La famille Sagazan, ou l’art de transformer le théâtre en cauchemar pour enfants
Il y a des familles qui transmettent un savoir-faire artisanal, une recette de gâteau ou un amour de la musique légère. Les Sagazan, eux, semblent avoir hérité d’une seule chose : une fascination morbide pour le monstrueux, le dérangeant, le glauque.
Olivier de Sagazan, le père, s’est fait une spécialité de se barbouiller le visage de terre et de peinture jusqu’à ressembler à un zombie en décomposition lente, hurlant et se contorsionnant devant un public médusé – ou terrifié. Ses « performances » ont déjà fait fuir plus d’un enfant des salles où on avait imprudemment invité des familles.
Aujourd’hui, sa fille Lorraine prend le relais avec une nouvelle pièce qui confirme que, chez les Sagazan, on ne fait pas dans la demi-mesure : on plonge directement dans l’abject.

La pièce (dont le titre seul donne la nausée : quelque chose comme « révéler l’anéantissement des corps féminins ») s’acharne à disséquer la souffrance des femmes, leurs corps « anéantis » par les images, les normes, les réseaux sociaux, etc.

Très bien, le sujet existe, il est grave. Mais fallait-il pour autant en faire un spectacle où l’on expose, sans filtre et sans répit, la destruction physique et psychique, où l’on étale la douleur comme on étale la boue sur le visage paternel ? Lorraine de Sagazan dit vouloir « révéler ce qui se cache ». Ce qui se cache, en réalité, c’est surtout le plaisir malsain de choquer, de mettre le spectateur mal à l’aise, de le confronter à une violence crue sous prétexte de « vérité ».

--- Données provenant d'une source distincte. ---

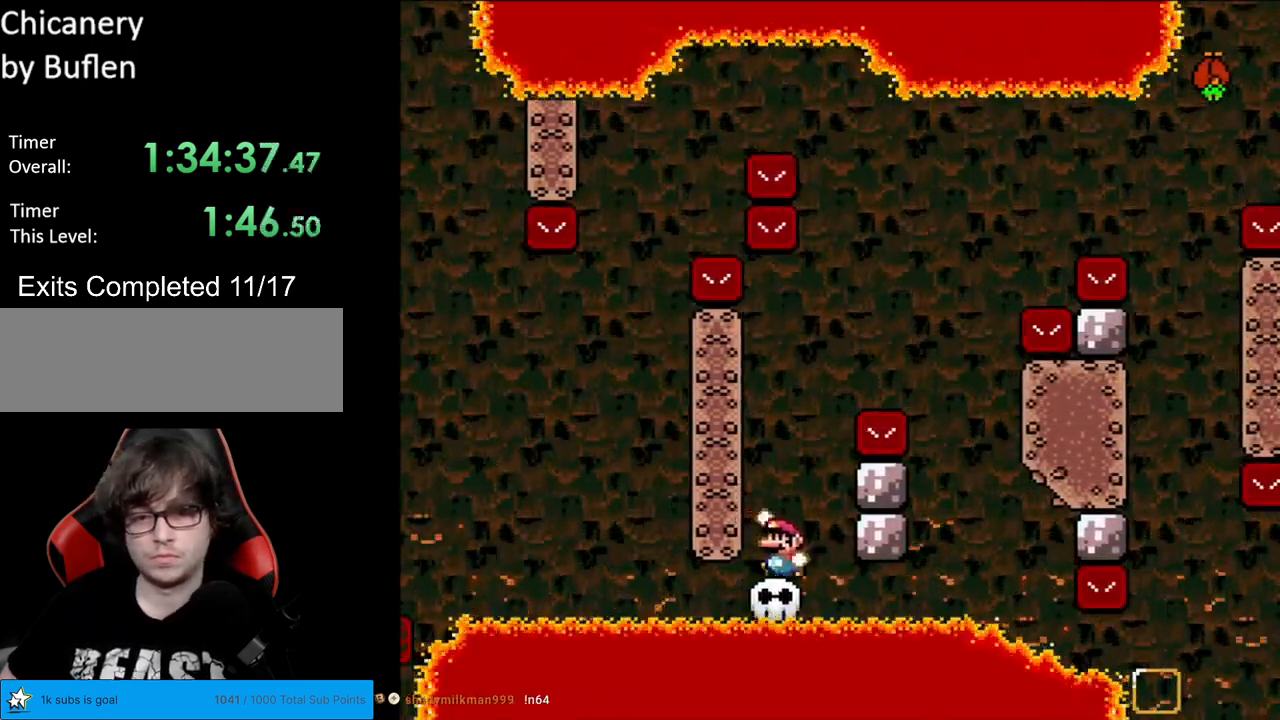
{"buttons": ["B", "Y", "DPAD_RIGHT"], "events": [[33, "B", "down"], [83, "DPAD_RIGHT", "down"]]}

Le résultat ? Une soirée où l’on sort lessivé, pas par l’émotion artistique, mais par le dégoût. Les corps féminins sont montrés en lambeaux, métaphoriques ou non, la souffrance est servie brute, sans distance, sans beauté, sans espoir. C’est du sadisme esthétique déguisé en engagement féministe. Et pendant ce temps, les enfants – s’il en reste encore un qui n’ait pas été traumatisé par les vidéos du père sur Internet – doivent être tenus à l’écart, très loin. Cette famille-là n’a manifestement rien à leur offrir que des cauchemars.
Ce qui rend la chose encore plus insupportable, c’est l’onctueuse bienveillance dont jouit le clan Sagazan dans les cercles du pouvoir. L’Élysée adore cette intelligentsia qui se flagelle en public tout en récoltant subventions et applaudissements polis dans les théâtres subventionnés.
On invite, on félicite, on encense cette « audace » qui consiste surtout à enfoncer le spectateur dans la boue. Pendant que d’autres artistes tentent de parler de la condition féminine avec nuance, lumière, humanité, les Sagazan préfèrent la tronçonneuse.

Bref, si vous cherchez une soirée qui vous laisse un goût de cendre dans la bouche et l’envie de prendre une douche, foncez.
Sinon, passez votre chemin et protégez vos enfants : la famille Sagazan n’a toujours qu’un seul talent – faire peur, faire mal, et s’en vanter.